La Comisión Europea lo ha entendido y el contrato marco para la adquisición de hasta cuatro millones de dosis durante dos años no es solo un gesto de confianza en HIPRA; es un paso firme hacia una Europa menos dependiente, mejor preparada y más consciente de que la salud es infraestructura crítica. La COVID-19 demostró que quien no fabrica, espera. Y que quien espera, llega tarde.
La visita de la ministra de Sanidad al nuevo Campus HIPRA en Aiguaviva (Girona) confirmó la magnitud de lo que está en marcha. Con una inversión superior a los 500 millones de euros, más de 1.000 empleos directos previstos y unas instalaciones que ya figuran entre las más avanzadas de Europa, este complejo se está consolidando como un auténtico hub de innovación biotecnológica. No es frecuente ver un proyecto industrial de esta escala, capaz de triplicar las capacidades de I+D de una compañía y combinar investigación humana, animal y ambiental bajo el enfoque 'One Health', imprescindible para afrontar las amenazas sanitarias del siglo XXI.

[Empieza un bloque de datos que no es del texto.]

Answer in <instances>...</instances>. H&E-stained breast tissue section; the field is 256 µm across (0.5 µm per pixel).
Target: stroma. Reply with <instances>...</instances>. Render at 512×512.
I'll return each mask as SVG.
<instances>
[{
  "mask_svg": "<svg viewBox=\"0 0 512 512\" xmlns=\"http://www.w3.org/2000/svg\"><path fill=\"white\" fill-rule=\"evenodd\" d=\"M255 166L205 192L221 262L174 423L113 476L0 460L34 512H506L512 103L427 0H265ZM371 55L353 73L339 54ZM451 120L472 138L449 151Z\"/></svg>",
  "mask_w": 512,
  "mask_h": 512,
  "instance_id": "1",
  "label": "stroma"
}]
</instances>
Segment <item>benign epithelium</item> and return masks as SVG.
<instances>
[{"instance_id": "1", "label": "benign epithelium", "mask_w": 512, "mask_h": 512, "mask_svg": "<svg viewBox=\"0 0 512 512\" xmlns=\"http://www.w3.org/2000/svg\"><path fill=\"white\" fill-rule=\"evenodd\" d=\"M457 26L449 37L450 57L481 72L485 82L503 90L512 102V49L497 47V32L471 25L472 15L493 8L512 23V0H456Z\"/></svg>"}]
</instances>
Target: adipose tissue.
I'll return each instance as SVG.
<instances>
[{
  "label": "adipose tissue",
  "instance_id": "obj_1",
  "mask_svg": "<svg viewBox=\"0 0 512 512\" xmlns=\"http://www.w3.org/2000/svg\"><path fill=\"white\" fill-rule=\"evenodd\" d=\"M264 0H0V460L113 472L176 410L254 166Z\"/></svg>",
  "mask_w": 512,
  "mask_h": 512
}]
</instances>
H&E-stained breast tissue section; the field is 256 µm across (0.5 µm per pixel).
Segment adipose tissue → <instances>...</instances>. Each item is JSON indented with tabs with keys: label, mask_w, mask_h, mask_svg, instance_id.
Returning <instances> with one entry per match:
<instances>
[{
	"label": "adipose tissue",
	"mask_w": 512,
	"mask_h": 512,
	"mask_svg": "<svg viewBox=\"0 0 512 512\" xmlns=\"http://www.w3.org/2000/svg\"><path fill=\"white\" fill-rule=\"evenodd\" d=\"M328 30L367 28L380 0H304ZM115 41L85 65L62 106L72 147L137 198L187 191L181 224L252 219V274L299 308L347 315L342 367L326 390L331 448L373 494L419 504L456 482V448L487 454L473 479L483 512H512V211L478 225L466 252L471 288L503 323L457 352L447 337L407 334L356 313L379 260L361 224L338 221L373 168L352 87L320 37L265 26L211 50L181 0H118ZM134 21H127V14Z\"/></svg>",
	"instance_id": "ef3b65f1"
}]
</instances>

Además, la participación de la compañía catalana en iniciativas europeas como EU FAB o el proyecto SPEEDCELL, que aspira a desarrollar nuevas vacunas en solo 100 días en futuras crisis sanitarias, sitúa a España en el mapa de la respuesta sanitaria global. Y este es quizás el aspecto más relevante de todos: España no se limita a recibir innovación; la genera. Por todo ello, esta buena noticia debe invitarnos a reflexionar sobre el modelo de país que queremos: uno que pueda responder con autonomía, rapidez y eficacia.